===== Raw records =====

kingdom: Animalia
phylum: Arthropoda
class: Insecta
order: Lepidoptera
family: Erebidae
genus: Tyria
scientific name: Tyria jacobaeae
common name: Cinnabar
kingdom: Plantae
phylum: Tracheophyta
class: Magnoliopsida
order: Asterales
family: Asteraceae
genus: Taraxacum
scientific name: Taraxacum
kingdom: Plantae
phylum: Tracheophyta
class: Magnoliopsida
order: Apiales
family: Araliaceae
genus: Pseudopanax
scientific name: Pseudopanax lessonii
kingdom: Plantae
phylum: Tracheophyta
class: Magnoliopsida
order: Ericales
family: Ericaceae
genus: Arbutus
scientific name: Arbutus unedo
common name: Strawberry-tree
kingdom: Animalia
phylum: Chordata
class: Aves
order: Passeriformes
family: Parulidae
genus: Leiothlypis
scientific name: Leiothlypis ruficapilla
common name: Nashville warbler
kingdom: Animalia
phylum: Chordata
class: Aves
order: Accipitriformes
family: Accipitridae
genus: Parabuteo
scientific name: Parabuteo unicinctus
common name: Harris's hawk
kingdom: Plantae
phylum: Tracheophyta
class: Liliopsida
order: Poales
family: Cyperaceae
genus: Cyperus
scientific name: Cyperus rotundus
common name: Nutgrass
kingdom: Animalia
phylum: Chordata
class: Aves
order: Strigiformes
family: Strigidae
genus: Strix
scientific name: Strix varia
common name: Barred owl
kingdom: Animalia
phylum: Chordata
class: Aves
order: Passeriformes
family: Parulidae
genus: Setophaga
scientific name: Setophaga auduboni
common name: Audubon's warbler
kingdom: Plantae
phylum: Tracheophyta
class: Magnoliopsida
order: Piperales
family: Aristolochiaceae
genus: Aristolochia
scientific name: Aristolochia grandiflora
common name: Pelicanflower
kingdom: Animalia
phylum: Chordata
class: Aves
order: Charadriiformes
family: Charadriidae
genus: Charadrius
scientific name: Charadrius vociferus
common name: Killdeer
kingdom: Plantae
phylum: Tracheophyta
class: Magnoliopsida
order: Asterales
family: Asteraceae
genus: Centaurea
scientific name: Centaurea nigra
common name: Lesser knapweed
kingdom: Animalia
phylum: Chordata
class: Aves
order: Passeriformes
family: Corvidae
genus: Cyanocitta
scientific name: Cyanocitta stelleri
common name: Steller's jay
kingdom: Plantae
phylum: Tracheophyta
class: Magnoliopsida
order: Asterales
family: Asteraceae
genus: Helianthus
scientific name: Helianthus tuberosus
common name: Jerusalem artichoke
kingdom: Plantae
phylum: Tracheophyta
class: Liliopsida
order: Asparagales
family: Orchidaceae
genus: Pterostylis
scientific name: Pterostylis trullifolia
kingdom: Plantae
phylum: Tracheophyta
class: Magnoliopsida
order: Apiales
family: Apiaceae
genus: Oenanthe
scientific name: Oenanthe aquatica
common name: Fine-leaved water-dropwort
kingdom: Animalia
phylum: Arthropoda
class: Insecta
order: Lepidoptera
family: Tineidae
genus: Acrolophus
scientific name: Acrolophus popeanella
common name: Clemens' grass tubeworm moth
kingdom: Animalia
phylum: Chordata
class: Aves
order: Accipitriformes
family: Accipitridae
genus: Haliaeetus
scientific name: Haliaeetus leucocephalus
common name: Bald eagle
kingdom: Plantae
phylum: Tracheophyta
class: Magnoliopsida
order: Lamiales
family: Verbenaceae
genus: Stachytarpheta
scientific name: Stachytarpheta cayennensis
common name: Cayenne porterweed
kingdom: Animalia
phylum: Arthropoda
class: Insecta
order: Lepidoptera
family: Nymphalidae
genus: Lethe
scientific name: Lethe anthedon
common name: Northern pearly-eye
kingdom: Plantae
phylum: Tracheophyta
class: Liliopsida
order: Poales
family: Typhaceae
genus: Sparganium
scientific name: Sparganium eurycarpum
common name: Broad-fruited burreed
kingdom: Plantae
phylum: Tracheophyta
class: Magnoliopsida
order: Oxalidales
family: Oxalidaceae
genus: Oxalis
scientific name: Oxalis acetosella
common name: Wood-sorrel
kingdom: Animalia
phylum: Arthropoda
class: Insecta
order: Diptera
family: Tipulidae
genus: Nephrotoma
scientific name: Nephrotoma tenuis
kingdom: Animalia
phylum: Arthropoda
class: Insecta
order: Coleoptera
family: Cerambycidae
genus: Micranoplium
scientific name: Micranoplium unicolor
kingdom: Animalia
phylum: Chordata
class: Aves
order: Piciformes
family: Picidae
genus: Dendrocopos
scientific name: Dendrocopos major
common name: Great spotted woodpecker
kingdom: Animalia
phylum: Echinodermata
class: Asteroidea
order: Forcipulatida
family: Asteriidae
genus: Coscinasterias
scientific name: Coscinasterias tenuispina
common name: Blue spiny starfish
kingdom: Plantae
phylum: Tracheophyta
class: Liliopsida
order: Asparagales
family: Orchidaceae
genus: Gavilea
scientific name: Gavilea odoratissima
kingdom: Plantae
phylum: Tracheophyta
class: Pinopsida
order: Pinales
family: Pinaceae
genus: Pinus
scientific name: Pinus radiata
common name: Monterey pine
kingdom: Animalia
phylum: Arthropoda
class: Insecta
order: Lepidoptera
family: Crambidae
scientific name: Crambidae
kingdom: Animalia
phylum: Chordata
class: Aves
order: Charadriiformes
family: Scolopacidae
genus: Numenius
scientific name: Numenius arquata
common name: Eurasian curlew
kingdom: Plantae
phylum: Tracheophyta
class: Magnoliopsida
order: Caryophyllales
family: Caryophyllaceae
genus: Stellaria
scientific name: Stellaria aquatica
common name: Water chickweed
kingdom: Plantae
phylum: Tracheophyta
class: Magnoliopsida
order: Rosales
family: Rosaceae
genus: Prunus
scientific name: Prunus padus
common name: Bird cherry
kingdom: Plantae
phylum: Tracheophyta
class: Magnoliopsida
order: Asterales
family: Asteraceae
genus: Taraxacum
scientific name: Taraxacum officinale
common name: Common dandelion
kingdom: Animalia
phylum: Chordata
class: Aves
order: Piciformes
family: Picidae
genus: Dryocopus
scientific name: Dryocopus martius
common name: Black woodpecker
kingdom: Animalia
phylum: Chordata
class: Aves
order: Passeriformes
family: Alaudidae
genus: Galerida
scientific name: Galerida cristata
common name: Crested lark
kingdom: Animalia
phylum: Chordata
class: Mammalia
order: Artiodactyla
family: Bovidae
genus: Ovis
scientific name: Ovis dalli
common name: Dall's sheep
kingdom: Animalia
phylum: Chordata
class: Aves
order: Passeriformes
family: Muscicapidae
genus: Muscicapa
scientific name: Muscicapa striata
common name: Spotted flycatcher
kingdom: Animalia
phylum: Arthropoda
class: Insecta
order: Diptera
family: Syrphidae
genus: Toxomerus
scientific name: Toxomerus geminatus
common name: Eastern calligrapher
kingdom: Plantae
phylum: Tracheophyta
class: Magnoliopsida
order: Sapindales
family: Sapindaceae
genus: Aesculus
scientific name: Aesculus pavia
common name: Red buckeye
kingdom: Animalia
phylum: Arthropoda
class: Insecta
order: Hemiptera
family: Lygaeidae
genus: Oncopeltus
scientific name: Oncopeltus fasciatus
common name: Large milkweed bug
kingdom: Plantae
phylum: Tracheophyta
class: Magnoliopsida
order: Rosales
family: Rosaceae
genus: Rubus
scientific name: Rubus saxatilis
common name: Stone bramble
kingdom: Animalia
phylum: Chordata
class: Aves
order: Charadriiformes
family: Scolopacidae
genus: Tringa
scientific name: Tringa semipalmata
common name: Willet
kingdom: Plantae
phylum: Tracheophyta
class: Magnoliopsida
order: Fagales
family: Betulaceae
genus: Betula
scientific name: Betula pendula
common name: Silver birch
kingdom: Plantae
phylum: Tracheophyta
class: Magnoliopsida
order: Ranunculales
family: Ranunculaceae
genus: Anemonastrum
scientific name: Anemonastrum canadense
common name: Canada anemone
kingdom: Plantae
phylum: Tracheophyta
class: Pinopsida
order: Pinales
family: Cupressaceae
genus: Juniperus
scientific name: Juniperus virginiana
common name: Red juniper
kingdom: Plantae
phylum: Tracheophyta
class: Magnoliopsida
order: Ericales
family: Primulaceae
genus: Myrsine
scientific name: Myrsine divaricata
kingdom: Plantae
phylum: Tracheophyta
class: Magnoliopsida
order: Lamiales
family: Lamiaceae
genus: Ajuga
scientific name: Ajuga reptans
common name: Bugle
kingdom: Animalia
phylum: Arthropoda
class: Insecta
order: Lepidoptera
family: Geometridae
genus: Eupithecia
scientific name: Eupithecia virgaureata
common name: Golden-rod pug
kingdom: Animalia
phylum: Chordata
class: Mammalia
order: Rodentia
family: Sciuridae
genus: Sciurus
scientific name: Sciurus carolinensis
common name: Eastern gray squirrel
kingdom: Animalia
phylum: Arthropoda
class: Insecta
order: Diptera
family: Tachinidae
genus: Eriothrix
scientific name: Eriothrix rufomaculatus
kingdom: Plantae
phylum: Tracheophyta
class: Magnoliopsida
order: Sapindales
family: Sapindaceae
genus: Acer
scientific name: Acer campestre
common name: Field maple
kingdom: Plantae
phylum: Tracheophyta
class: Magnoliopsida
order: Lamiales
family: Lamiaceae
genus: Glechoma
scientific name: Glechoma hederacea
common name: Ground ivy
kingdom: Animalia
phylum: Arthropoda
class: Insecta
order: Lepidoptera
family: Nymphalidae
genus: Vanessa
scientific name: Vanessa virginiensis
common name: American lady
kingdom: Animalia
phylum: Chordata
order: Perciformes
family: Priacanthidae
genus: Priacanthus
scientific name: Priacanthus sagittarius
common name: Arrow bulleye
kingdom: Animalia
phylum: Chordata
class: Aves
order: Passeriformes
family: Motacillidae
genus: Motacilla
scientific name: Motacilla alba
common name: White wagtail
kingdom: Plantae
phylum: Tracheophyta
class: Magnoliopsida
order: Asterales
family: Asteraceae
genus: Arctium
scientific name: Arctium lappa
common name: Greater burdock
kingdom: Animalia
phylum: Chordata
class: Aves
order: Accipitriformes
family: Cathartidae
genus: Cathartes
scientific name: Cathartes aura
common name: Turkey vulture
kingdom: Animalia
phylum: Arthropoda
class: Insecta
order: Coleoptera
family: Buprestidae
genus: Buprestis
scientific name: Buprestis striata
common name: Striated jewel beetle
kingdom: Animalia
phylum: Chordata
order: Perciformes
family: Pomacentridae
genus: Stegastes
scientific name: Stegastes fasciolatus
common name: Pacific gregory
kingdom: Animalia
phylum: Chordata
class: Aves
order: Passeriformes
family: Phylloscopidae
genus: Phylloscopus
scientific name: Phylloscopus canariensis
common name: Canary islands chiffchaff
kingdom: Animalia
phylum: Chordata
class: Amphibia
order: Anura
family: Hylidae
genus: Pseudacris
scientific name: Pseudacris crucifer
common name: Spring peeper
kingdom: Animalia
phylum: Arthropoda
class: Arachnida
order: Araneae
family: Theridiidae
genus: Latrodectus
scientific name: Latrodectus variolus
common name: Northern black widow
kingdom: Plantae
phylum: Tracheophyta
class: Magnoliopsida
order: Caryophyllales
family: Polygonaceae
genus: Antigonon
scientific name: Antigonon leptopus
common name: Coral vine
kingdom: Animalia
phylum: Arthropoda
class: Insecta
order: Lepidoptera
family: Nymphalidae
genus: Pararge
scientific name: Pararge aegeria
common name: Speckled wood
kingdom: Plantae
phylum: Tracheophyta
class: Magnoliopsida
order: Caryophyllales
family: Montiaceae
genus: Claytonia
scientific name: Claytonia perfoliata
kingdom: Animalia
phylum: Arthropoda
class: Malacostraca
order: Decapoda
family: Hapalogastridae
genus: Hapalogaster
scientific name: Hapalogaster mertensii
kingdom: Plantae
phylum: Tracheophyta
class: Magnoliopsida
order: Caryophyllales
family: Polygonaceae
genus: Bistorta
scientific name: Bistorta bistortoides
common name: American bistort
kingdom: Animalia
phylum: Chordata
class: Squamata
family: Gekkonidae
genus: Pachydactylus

=====

Given problem: Change "common name" to "vernacular name" in the records, starting with the line with "genus: Aristolochia" and going on through the line with "common name: Wood-sorrel". Give only those lines, with nothing else altered.

Result of the task:
genus: Aristolochia
scientific name: Aristolochia grandiflora
vernacular name: Pelicanflower
kingdom: Animalia
phylum: Chordata
class: Aves
order: Charadriiformes
family: Charadriidae
genus: Charadrius
scientific name: Charadrius vociferus
vernacular name: Killdeer
kingdom: Plantae
phylum: Tracheophyta
class: Magnoliopsida
order: Asterales
family: Asteraceae
genus: Centaurea
scientific name: Centaurea nigra
vernacular name: Lesser knapweed
kingdom: Animalia
phylum: Chordata
class: Aves
order: Passeriformes
family: Corvidae
genus: Cyanocitta
scientific name: Cyanocitta stelleri
vernacular name: Steller's jay
kingdom: Plantae
phylum: Tracheophyta
class: Magnoliopsida
order: Asterales
family: Asteraceae
genus: Helianthus
scientific name: Helianthus tuberosus
vernacular name: Jerusalem artichoke
kingdom: Plantae
phylum: Tracheophyta
class: Liliopsida
order: Asparagales
family: Orchidaceae
genus: Pterostylis
scientific name: Pterostylis trullifolia
kingdom: Plantae
phylum: Tracheophyta
class: Magnoliopsida
order: Apiales
family: Apiaceae
genus: Oenanthe
scientific name: Oenanthe aquatica
vernacular name: Fine-leaved water-dropwort
kingdom: Animalia
phylum: Arthropoda
class: Insecta
order: Lepidoptera
family: Tineidae
genus: Acrolophus
scientific name: Acrolophus popeanella
vernacular name: Clemens' grass tubeworm moth
kingdom: Animalia
phylum: Chordata
class: Aves
order: Accipitriformes
family: Accipitridae
genus: Haliaeetus
scientific name: Haliaeetus leucocephalus
vernacular name: Bald eagle
kingdom: Plantae
phylum: Tracheophyta
class: Magnoliopsida
order: Lamiales
family: Verbenaceae
genus: Stachytarpheta
scientific name: Stachytarpheta cayennensis
vernacular name: Cayenne porterweed
kingdom: Animalia
phylum: Arthropoda
class: Insecta
order: Lepidoptera
family: Nymphalidae
genus: Lethe
scientific name: Lethe anthedon
vernacular name: Northern pearly-eye
kingdom: Plantae
phylum: Tracheophyta
class: Liliopsida
order: Poales
family: Typhaceae
genus: Sparganium
scientific name: Sparganium eurycarpum
vernacular name: Broad-fruited burreed
kingdom: Plantae
phylum: Tracheophyta
class: Magnoliopsida
order: Oxalidales
family: Oxalidaceae
genus: Oxalis
scientific name: Oxalis acetosella
vernacular name: Wood-sorrel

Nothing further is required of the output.